==== Source information ====

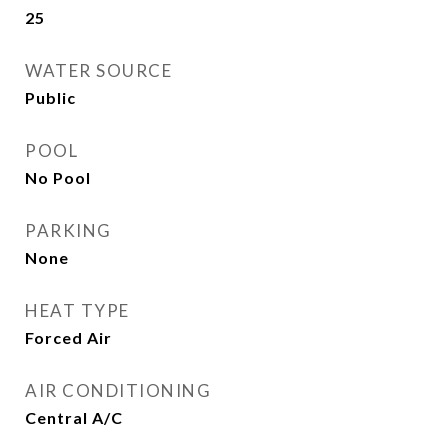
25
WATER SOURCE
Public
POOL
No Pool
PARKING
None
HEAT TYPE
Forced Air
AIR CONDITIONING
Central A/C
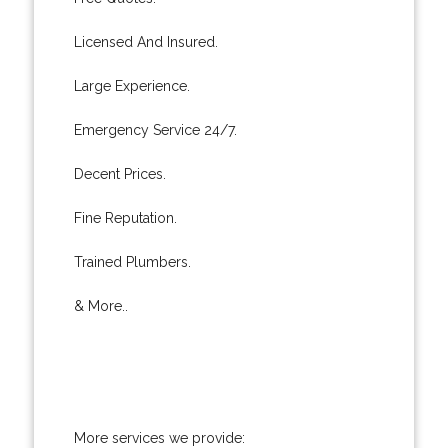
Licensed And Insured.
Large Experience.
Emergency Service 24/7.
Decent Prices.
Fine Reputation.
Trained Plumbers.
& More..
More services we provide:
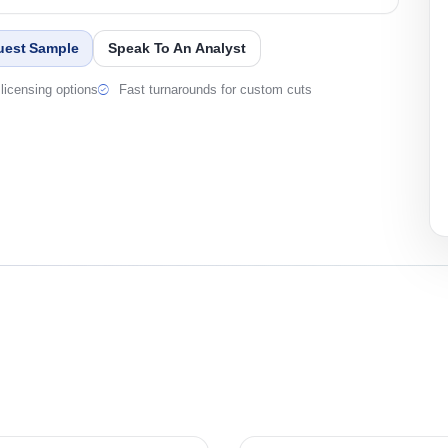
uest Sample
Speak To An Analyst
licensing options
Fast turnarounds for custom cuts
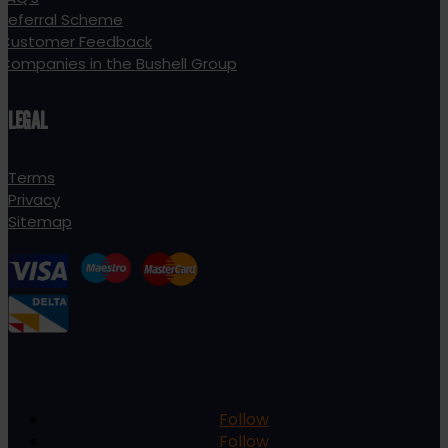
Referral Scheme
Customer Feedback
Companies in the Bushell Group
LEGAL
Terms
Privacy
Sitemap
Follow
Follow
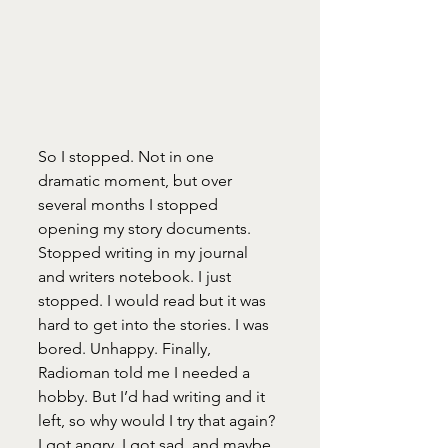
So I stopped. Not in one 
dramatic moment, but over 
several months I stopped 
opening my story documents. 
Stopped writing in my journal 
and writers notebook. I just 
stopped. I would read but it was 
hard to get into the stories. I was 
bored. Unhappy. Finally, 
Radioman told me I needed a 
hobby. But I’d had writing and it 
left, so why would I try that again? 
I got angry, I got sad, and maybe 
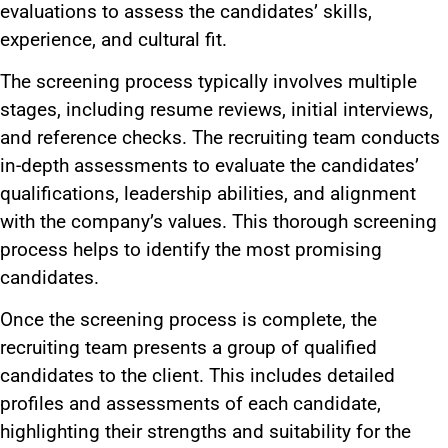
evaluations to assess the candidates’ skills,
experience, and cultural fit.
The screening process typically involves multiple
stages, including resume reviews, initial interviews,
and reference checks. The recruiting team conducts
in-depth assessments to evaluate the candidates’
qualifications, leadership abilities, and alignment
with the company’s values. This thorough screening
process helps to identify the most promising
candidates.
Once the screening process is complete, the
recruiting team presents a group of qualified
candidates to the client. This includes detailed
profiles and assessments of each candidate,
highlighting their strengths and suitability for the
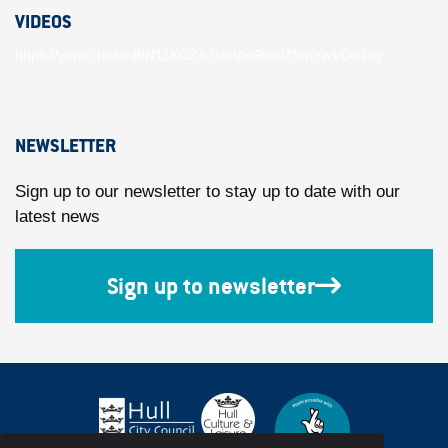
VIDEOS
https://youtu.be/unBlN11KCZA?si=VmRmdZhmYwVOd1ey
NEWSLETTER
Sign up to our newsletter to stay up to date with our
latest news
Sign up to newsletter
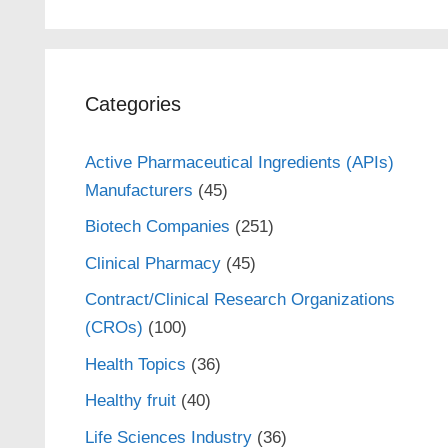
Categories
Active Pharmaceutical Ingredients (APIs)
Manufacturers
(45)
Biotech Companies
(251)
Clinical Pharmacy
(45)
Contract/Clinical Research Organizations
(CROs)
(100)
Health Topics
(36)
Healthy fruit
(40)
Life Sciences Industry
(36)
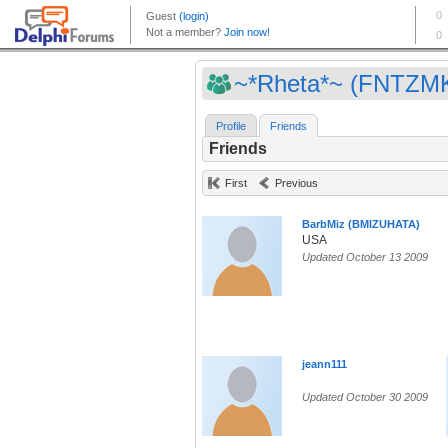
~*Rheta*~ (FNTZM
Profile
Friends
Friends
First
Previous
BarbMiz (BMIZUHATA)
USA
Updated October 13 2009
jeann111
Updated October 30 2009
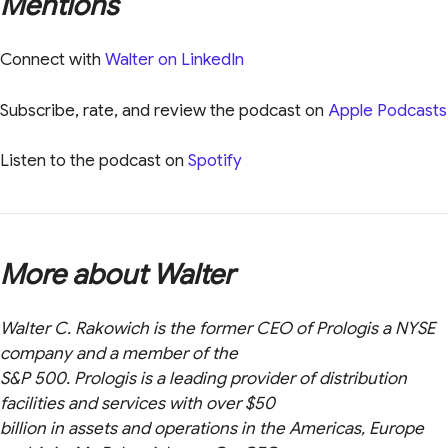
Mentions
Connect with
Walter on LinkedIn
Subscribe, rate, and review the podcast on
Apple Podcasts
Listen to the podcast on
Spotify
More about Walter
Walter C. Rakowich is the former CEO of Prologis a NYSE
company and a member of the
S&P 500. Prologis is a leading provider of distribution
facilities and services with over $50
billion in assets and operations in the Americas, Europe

====

### Prompt:
Once the pictures are set aside, give the rest of the material again unchanged.

### Answer space:
25
WATER SOURCE
Public
POOL
No Pool
PARKING
None
HEAT TYPE
Forced Air
AIR CONDITIONING
Central A/C
Licensed And Insured.
Large Experience.
Emergency Service 24/7.
Decent Prices.
Fine Reputation.
Trained Plumbers.
& More..
More services we provide:
uest Sample
Speak To An Analyst
licensing options
Fast turnarounds for custom cuts
Referral Scheme
Customer Feedback
Companies in the Bushell Group
LEGAL
Terms
Privacy
Sitemap
Follow
Follow
So I stopped. Not in one 
dramatic moment, but over 
several months I stopped 
opening my story documents. 
Stopped writing in my journal 
and writers notebook. I just 
stopped. I would read but it was 
hard to get into the stories. I was 
bored. Unhappy. Finally, 
Radioman told me I needed a 
hobby. But I’d had writing and it 
left, so why would I try that again? 
I got angry, I got sad, and maybe 
evaluations to assess the candidates’ skills,
experience, and cultural fit.
The screening process typically involves multiple
stages, including resume reviews, initial interviews,
and reference checks. The recruiting team conducts
in-depth assessments to evaluate the candidates’
qualifications, leadership abilities, and alignment
with the company’s values. This thorough screening
process helps to identify the most promising
candidates.
Once the screening process is complete, the
recruiting team presents a group of qualified
candidates to the client. This includes detailed
profiles and assessments of each candidate,
highlighting their strengths and suitability for the
VIDEOS
https://youtu.be/unBlN11KCZA?si=VmRmdZhmYwVOd1ey
NEWSLETTER
Sign up to our newsletter to stay up to date with our
latest news
Sign up to newsletter
Categories
Active Pharmaceutical Ingredients (APIs)
Manufacturers
(45)
Biotech Companies
(251)
Clinical Pharmacy
(45)
Contract/Clinical Research Organizations
(CROs)
(100)
Health Topics
(36)
Healthy fruit
(40)
Life Sciences Industry
(36)
~*Rheta*~ (FNTZM
Profile
Friends
Friends
First
Previous
BarbMiz (BMIZUHATA)
USA
Updated October 13 2009
jeann111
Updated October 30 2009
Mentions
Connect with
Walter on LinkedIn
Subscribe, rate, and review the podcast on
Apple Podcasts
Listen to the podcast on
Spotify
More about Walter
Walter C. Rakowich is the former CEO of Prologis a NYSE
company and a member of the
S&P 500. Prologis is a leading provider of distribution
facilities and services with over $50
billion in assets and operations in the Americas, Europe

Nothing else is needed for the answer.